Pigment dispersion was seen in two of our patients. The presence of pigment clumps and extensive pigment dispersion in the vitreous of patient 3 (Fig 1D) is unique and has not been reported before. Chang et al3 in 1979 reported the presence of pigment in the retrolental space adjacent to the tumour in a case of adenoma of ciliary pigment epithelium. Extensive pigment dispersion in vitreous had been reported in malignant melanoma of the choroid4 but to our knowledge not in adenoma of ciliary pigment epithelium.
Secondary glaucoma from intraocular tumours is well known. In their survey of intraocular tumours causing secondary glaucoma Shields et al5 reported on 2704 eyes. Of the five adenomas of the ciliary body one was from ciliary pigment epithelium. None of these had secondary glaucoma. Of the ciliary body melanomas, 17% had secondary glaucoma. Angle closure was responsible for secondary glaucoma in 12% of the eyes with ciliary body melanoma.

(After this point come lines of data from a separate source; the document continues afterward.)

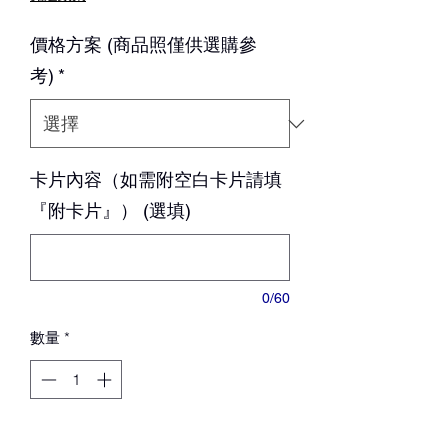
價
價格方案 (商品照僅供選購參
格
考)
*
卡片內容（如需附空白卡片請填
『附卡片』） (選填)
0/60
數量
*
新增至購物車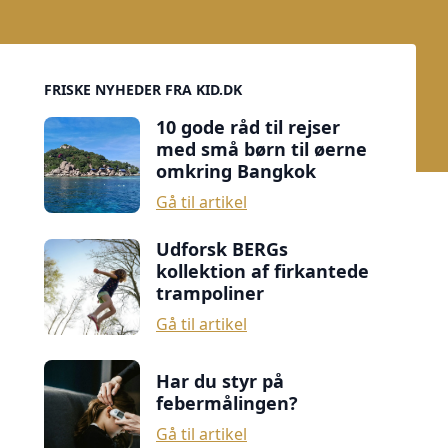
Sidebar
FRISKE NYHEDER FRA KID.DK
10 gode råd til rejser
med små børn til øerne
omkring Bangkok
Gå til artikel
Udforsk BERGs
kollektion af firkantede
trampoliner
Gå til artikel
Har du styr på
febermålingen?
Gå til artikel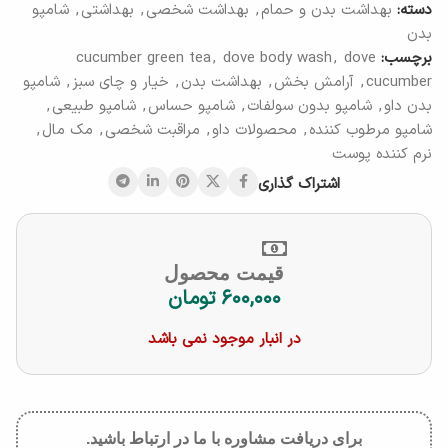
دسته:
بهداشت بدن و حمام
,
بهداشت شخصی
,
بهداشتی
,
شامپو
بدن
برچسب:
dove
,
dove body wash
,
cucumber green tea
cucumber
,
آرامش بخش
,
بهداشت بدن
,
خیار و چای سبز
,
شامپو
بدن داو
,
شامپو بدون سولفات
,
شامپو حساس
,
شامپو طبیعی
,
شامپو مرطوب کننده
,
محصولات داو
,
مراقبت شخصی
,
مک مال
,
نرم کننده پوست
اشتراک گذاری
قیمت محصول
۶۰۰,۰۰۰
تومان
در انبار موجود نمی باشد
برای دریافت مشاوره با ما در ارتباط باشید.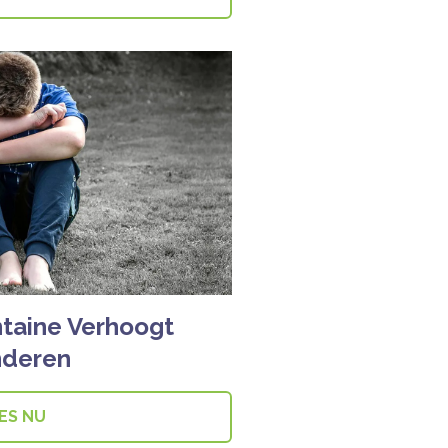
taine Verhoogt
nderen
ES NU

In their series in 1999 Shields et al1 had one patient who had neovascular glaucoma secondary to adenoma of ciliary pigment epithelium. Patient 4 in our series presented with secondary angle closure glaucoma.
Malignant melanoma of ciliary body is known to invade the anterior chamber angle. Chang et al3 reported angle invasion in adenoma of the pigment epithelium of ciliary body. Shields et al6 reported a patient in whom invasion of the iris stroma by an adenoma of ciliary pigment epithelium was documented with progressive growth. They initially suspected this to be a tumour of the iris but on later evaluation showed the origin from the ciliary body. The presenting feature in patients 1 and 2 in our series was similar, although the ciliary body origin was recognised initially. In patient 2 the diagnosis of adenoma of ciliary body was strongly suspected preoperatively, as the tumour that had invaded the angle was very small. Invasion of the angle by ciliary body melanomas usually does not occur until they have attained a larger size. Invasion of the angle has also been described in melanocytoma of the ciliary body.7 They too tend to be relatively larger when they invade the angle, unlike the adenomas that we described. Iris melanocytomas undergo central necrosis and cause pigment dispersion and glaucoma.8 However the necrotic centre is absent in adenomas.
One of our patients (patient 1) had a sentinel vessel. Sentinel vessels are typically thought to be associated with malignancy. However, this is not always the case. Presence of a sentinel vessel indicates ciliary body involvement. Fine needle aspiration biopsy may be considered for aiding diagnosis of malignancy. However, its role in the diagnosis of these lesions may be limited. Absence of malignant cells does not always rule out the presence of malignancy.
Our study highlights the paradoxical behaviour of adenoma of the pigment epithelium of ciliary body that has not been emphasised before. Adenoma of the pigment epithelium of the ciliary body should be kept in mind if there is extensive pigment dispersion by larger tumours and invasion of the anterior chamber angle by relatively small tumours.